The target is a structure called the nucleus accumbens. It's on the underside of the front part of the brain. The pathways that run through there involve action, and motivation, and reward processing.

A small amount of electric current at the target disrupts the amount of reward a person assigns to their repetitive, compulsive actions.

Patients don't feel this. They don't even feel the awake part of the surgery -- physically, at least.

"My head was open. I knew it was open. But I couldn't see any of it," Hirt said.

Emotionally, though, they do, and that's what the doctors want to see.

"Patients report how they're feeling when we turn the device on. We want to see some improvement in their symptoms," Dr. Richardson said. "Patients are fully awake at this stage. And we have kind of a rating scale device, where they rate how severe their OCD symptoms are at that time."

"I could not stop laughing, I could not stop giggling and laughing, and they actually asked me if they could video it," Hirt said.

Patients go home the next day and return in a few weeks to have the electrode connected to a battery pack in the upper chest. Then, over the next several weeks to months, the settings are adjusted over a series of visits.
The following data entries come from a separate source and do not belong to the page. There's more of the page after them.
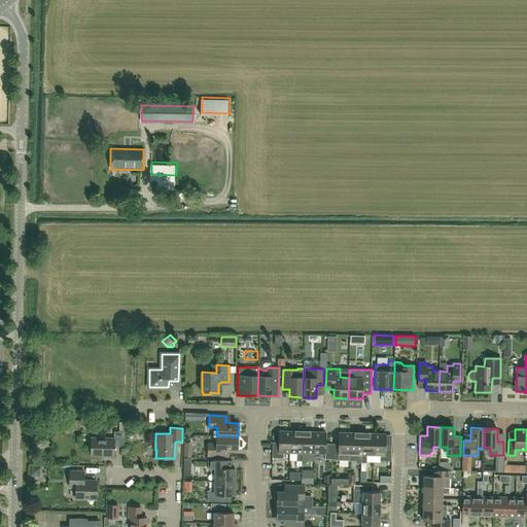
[(114,446),(125,447),(125,432),(114,431),(114,437),(92,437),(91,454),(106,455),(106,456),(114,457),(114,446)]
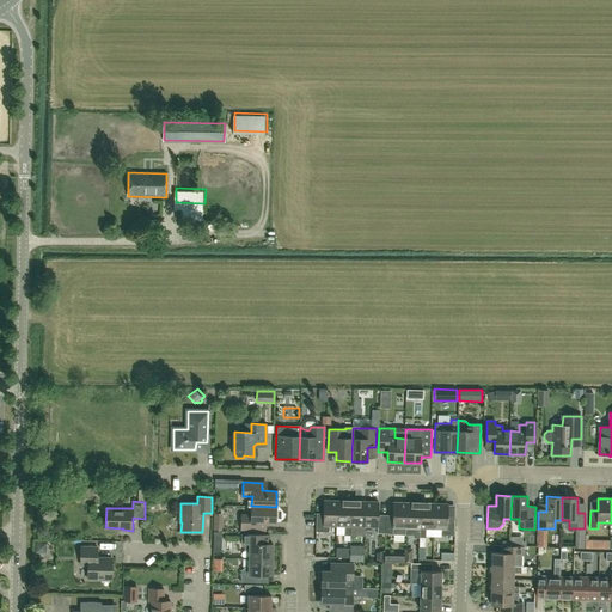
[(337,526),(337,501),(324,501),(324,513),(317,513),(316,532),(329,532),(329,525),(337,526)]
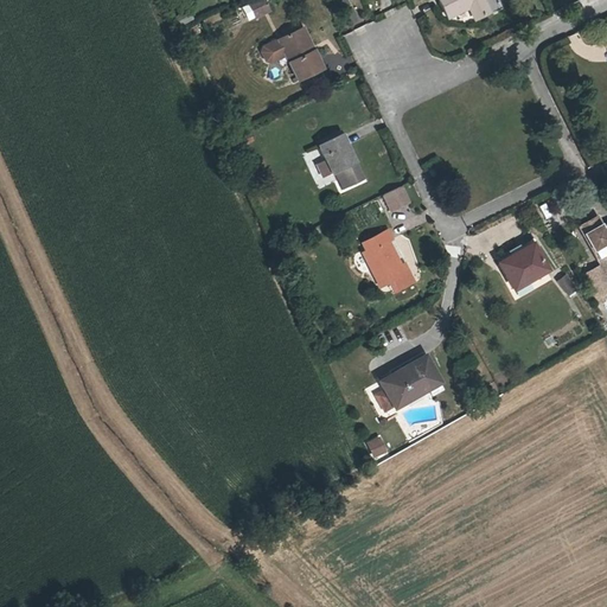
[(260,0),(240,6),(243,21),(270,14),(266,0),(260,0)]
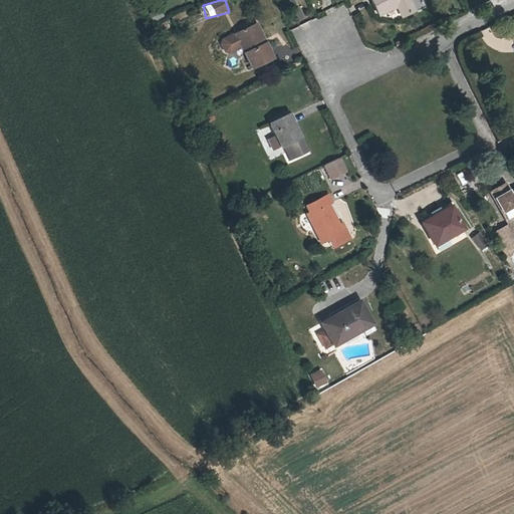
[(371,0),(378,14),(397,6),(402,16),(417,9),(412,0),(371,0)]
There's a 1 percent risk of stroke, a 3 percent risk of infection, and a 5 percent risk of mood or thinking problems. It is FDA approved and covered by insurance, and it is reversible. To qualify, the OCD has to be bad enough.

"We don't do brain surgery lightly, and I don't think there is anyone right now who is willing to do this treatment on anybody who is not of the most severe category," Dr. Hudak said.

Hirt was the first patient to have this procedure at UPMC. He admits he was nervous.

"When you think about somebody drilling into your head, or changing something in your brain, it's a really hard thing to even comprehend," he said. "If you've been living with OCD for 15 or 16 years of your life, where it's been really bad, and then not knowing what you'd really be like without OCD, so if it worked, you don't even know if you'd like yourself anymore. So I had all those fears."

It has been four months since the surgery. He's able to work on his car without overwhelming anxiety, he can even mow the grass, which he could not do before the surgery. But, he's still not where he'd like to be.

"I would like to work again at some point. I would like to get back to work," he said.

"I think we're just beginning to figure out the types of patients we can help. So I think there are quite a number of people in the future who are going to be helped by deep brain stimulation," Dr. Richardson said.